No fueron ese viento del septentrión que siega albas y luceros y levanta iracundo y vengador naumaquias en el Cantábrico. La Revolución no es una rosa de sangre ni una hoguera en la noche ni una consigna dada por un profesor de Historia présbita y barbudo ni arengas de príncipes mendigos ni un himno y ni siquiera una hermosa bandera negra de volcán y pólvora, sino resistir como zelotes, impedir que crezcan lirios en los jardines custodiados por vestales y multíparas y estrategas que coleccionan narices de enemigos, jardines horrendos en los que se recrían, regadas de impiedad, las leyes, los buenos usos y costumbres de las buenazas gentes que habitan en la ciudad-estado y en la leonina ciudad-aldea.

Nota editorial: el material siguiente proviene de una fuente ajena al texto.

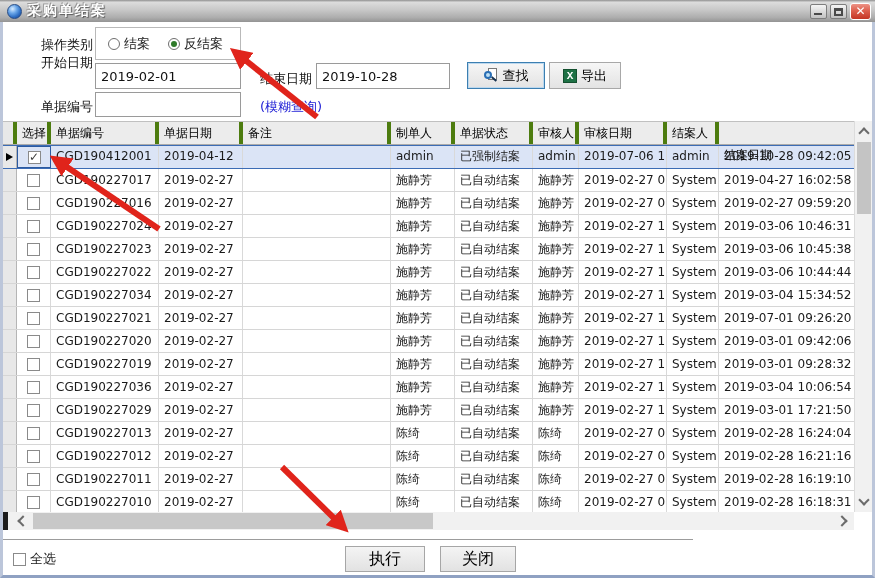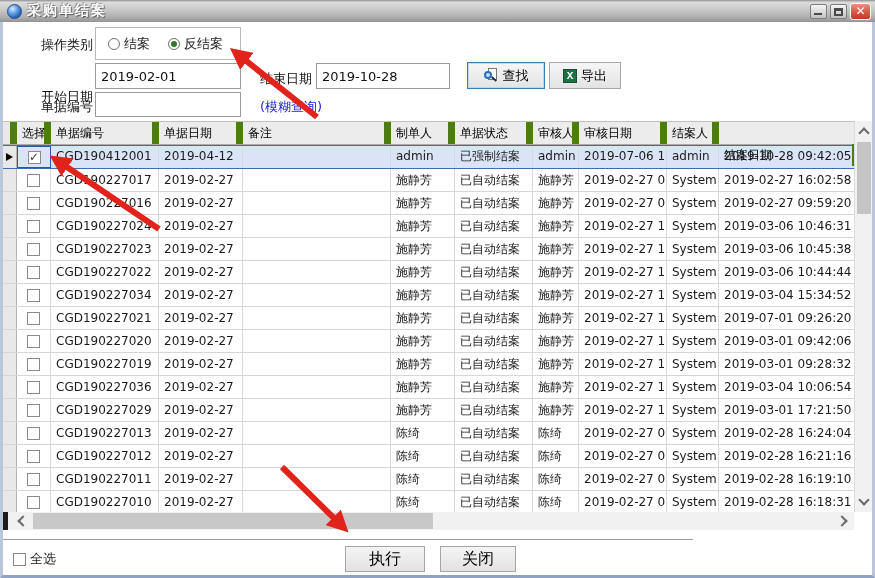--- a/index.html
+++ b/index.html
@@ -128,7 +128,7 @@
         </span>
       </div>
 
-      <span class="flabel" style="left:38px; top:66px;">开始日期</span>
+      <span class="flabel" style="left:38px; top:32px;">开始日期</span>
       <input class="tinput" style="left: 92px; top: 41px; width: 146px;" value="2019-02-01">
       <span class="flabel" style="left:257px; top:48px;">结束日期</span>
       <input class="tinput" style="left: 313px; top: 41px; width: 134px;" value="2019-10-28">

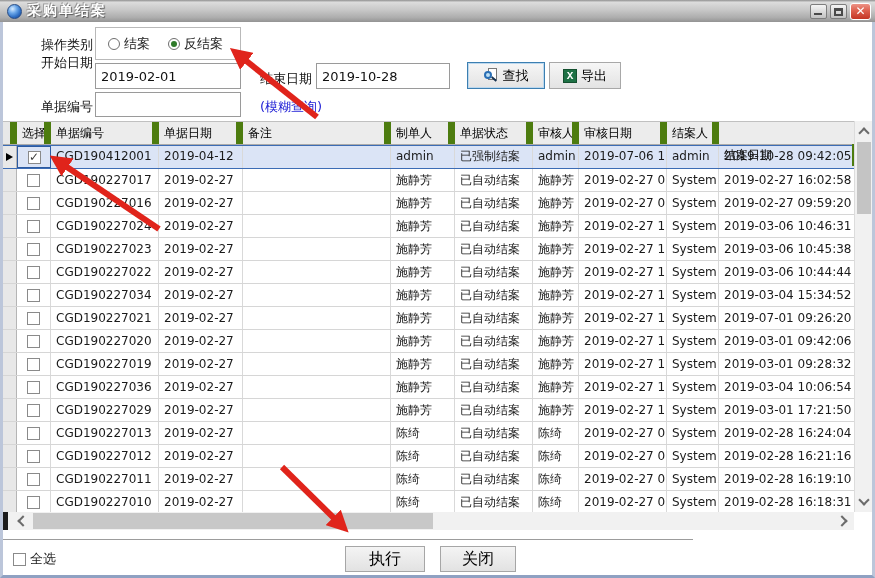--- a/index.html
+++ b/index.html
@@ -58,7 +58,7 @@
   .grow.header { background:#ececec; border-bottom:1px solid #ababab; }
   .gcell { flex:0 0 auto; height:100%; line-height:22px; padding:0 5px; overflow:hidden; white-space:nowrap;
     border-right:1px solid #d9d9d9; font-size:12px; }
-  .grow.header .gcell { border-right:7px solid #4d7c0f; color:#000; }
+  .grow.header .gcell { border-right:4px solid #4d7c0f; color:#000; }
   .gcell.marker { padding:0; background:#e8e8e8; border-right:1px solid #b5b5b5; position:relative; }
   .grow.selected { background:#dbe4f6; border-top:1px solid #3c6cb5; border-bottom:1px solid #3c6cb5; height:24px; }
   .grow.selected .gcell { line-height:21px; }

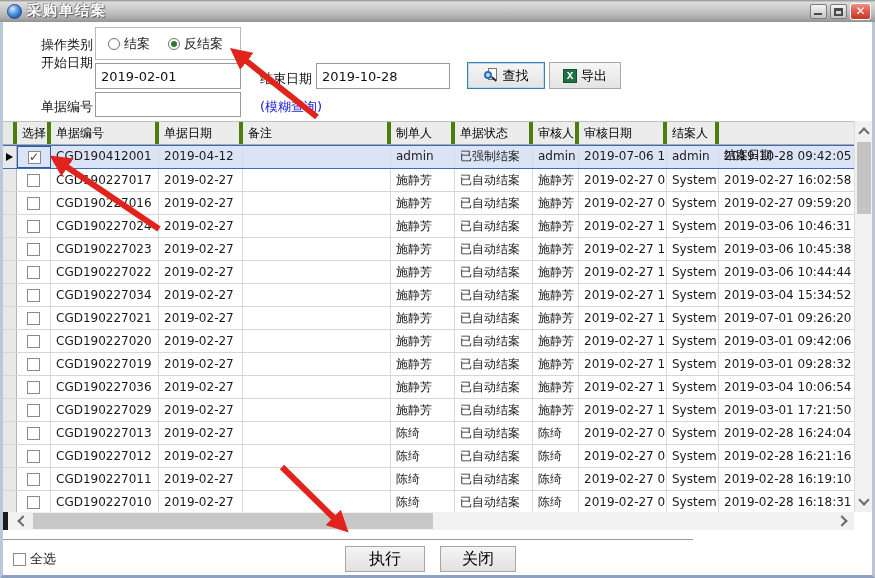--- a/index.html
+++ b/index.html
@@ -197,7 +197,7 @@
               <div class="gcell " style="width: 46px;">施静芳</div>
               <div class="gcell " style="width: 88px;">2019-02-27 09:</div>
               <div class="gcell " style="width: 52px;">System</div>
-              <div class="gcell " style="width: 140px;">2019-02-27 16:02:58</div>
+              <div class="gcell " style="width: 140px;">2019-04-27 16:02:58</div>
             </div>
             <div class="grow">
               <div class="gcell marker" style="width: 14px;"></div>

La revolución es vigilar con los cien ojos de Argos y gritar hasta escupir todos los glóbulos rojos en las jetas malditas de los gerifaltes, y chillar hasta arrinconar contra las cuerdas vocales de la verdad y la ira a levitas y capitanes, proclamando un "non serviam". Esta noche no cabalga el jinete negro. Sobre el mar bailan la macabra danza de la muerte árabes labradores, judíos ropavejeros, limpiabotas negros, indios mineros y pescadores españoles, prostitutas, drogadictas, costureras, planchadoras, sirvientas, mujeres despojadas, más amarillas que los Cristos de marfil y pobreza y que comen lo que dejan las ratas en los basureros. Y en este instante matan a patadas a un niño-Dios. Tiene dos años y es muy moreno, pero su cabello es claro como las arenas de esta playa de cenizas y ahogados, y sus ojos bicolores son negro uno y glauco el otro. Los nazis no supieron dónde colgarlo para dispararle al ombligo herniado o a la frente abombada o a su esternón de pájaro raquítico; y su madre acaba de inyectarse algo que la hace musitar: "Gloria, infierno, frío, fuego, me alzo y vuelo y asciendo a las nubes, lejos de los alacranes del suelo".

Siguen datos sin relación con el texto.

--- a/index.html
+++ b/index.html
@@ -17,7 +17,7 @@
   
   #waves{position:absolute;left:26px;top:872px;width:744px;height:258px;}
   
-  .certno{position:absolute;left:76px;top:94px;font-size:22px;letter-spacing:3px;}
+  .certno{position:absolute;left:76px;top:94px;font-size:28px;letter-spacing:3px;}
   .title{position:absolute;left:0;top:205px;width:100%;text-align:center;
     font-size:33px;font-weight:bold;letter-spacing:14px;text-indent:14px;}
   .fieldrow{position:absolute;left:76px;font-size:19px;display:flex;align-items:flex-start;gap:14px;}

El más alto de los matarifes le aplasta al niño-Dios la cara con la bota militar y su ojo claro de hijo de la virgen Atenea es relámpago, luciérnaga. Alrededor del pequeño cadáver quema el silencio asesino del corro criminal de cuatro calaveras, cuatro bombers, cuatro esvásticas, que en sánscrito, madre de muchas lenguas europeas y asiáticas, significa buena suerte; cuatro cruces gamadas profanadas, el gammatón o unión de dos gammas, letras griegas, que aparece en el suelo de muchas iglesias y antiguas sinagogas. Puer natus est cantan los cuervos sabios de la noche con sarcasmo, mientras las olas devoran a los últimos difuntos del nocturnal banquete y el viento del norte y octubre piadoso entonan la añada de los niños muertos. Y se oye una voz de mujer que grita de forma desgarrada: "No me llaméis jamás Noemí, la dulzura. Llamadme Mara, Amarga".

Y este es el abrupto colofón de la historia:

Mañana cumplo quince años y desearía no soplar las velas sino ver arder en su fuego todos los libros del aburrido, rollífero y pelmazo Pemán que llenan la biblioteca de mi abuela cabe la imagen de corazón sangrante de Yeshúa de Nazaret.